Understanding the Scale and the Moat

To make these billions concrete, imagine a company gets

acquired for $10 billion.

The advising bank might charge around 0.75%

for a mega-deal of that size, which equals $75 million

for one transaction wrapped up within 6 to 12 months.

With the median annual salary in the United States being

roughly $60,000, that single deal fee equals more than 1,200 years

of an average person’s salary,

earned by a team of maybe 20 to 40 bankers.

While outsiders often assume bankers are simply overpaid

for doing paperwork, this business generates fees at that scale

because of barriers that are incredibly difficult to replicate:

  • Relationships: CEOs and CFOs do not hire a random bank off a search engine for a $10 billion deal. They call the banker who has known their company for 15 years and whom they trust to keep secrets during sensitive negotiations.
  • Distribution: When a company wants to sell $2 billion of new stock, someone has to actually find buyers willing to write enormous checks quickly. Big banks have direct relationships with thousands of institutional investors.
  • Balance Sheet: For underwriting, the bank sometimes has to buy the shares first with its own money before reselling them. This requires tens of billions of dollars in capital sitting around ready to absorb risk.
  • Trust: When a company is about to make the biggest financial decision in its history, it wants an adviser with a track record of confidentiality and competence, not the lowest bidder. A single leak or botched IPO can destroy that trust overnight.

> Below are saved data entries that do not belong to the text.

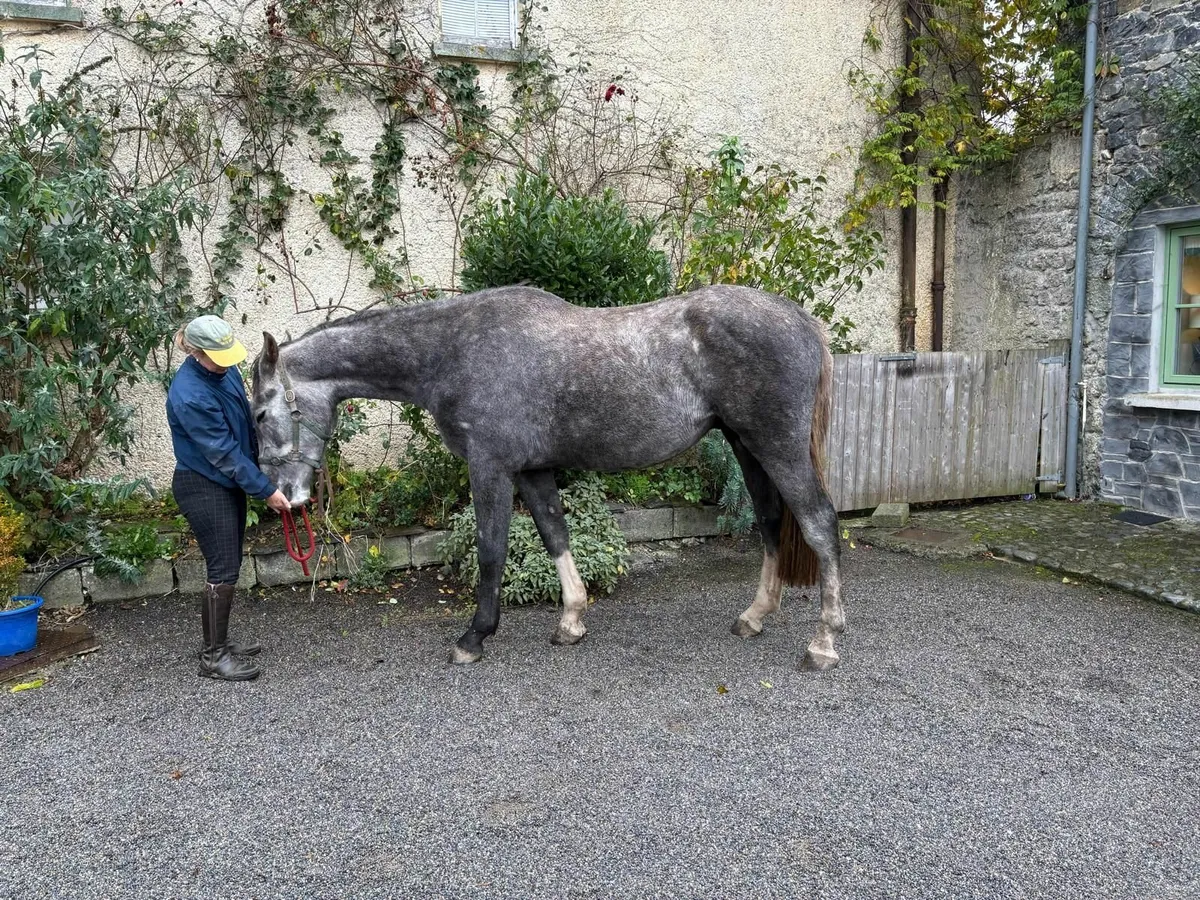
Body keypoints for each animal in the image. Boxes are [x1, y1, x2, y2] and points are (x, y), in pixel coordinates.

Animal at [250, 284, 845, 670]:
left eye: (258, 413)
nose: (283, 499)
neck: (453, 349)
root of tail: (803, 321)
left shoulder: (489, 465)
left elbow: (493, 550)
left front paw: (474, 637)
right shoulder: (531, 469)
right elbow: (554, 532)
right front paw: (571, 621)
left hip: (777, 448)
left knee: (819, 523)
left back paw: (824, 641)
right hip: (748, 447)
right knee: (771, 522)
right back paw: (755, 616)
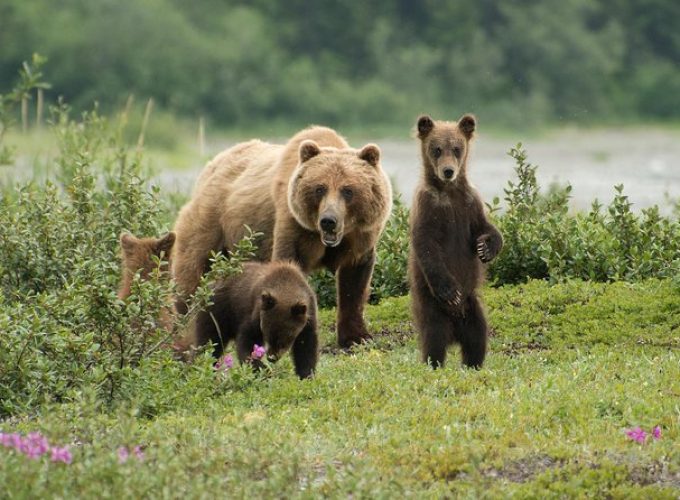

Together, relationships, distribution, balance sheet,

and trust form a business moat that is almost impossible

to disrupt with a clever app or a smaller fee.

Distinguishing Key Financial Institutions

People often throw around terms like

investment bank, hedge fund, and commercial bank as if they

are the same thing, but they are fundamentally different:

  • Commercial Bank: This is the retail bank where individuals have accounts. It takes deposits, pays a little interest, and lends that money out as mortgages and car loans.
  • Hedge Fund: This is a private investment firm that takes money from wealthy investors and institutions and tries to generate returns by actively betting on markets. This is closer to the speculative trading image most people have.
  • Investment Bank: This institution acts as a facilitator for deals, fundraising, trading flows, and managing institutional or wealthy clients’ money. It does not focus on retail deposits or speculative betting as its core business.

While some firms blend a commercial bank

and an investment bank under one roof,

the activities remain fundamentally distinct.

Understanding these divisions helps clarify that

when people criticize banks for reckless gambling,

they are often describing hedge fund behavior

or pre-2008 trading practices that no longer exist in the same form.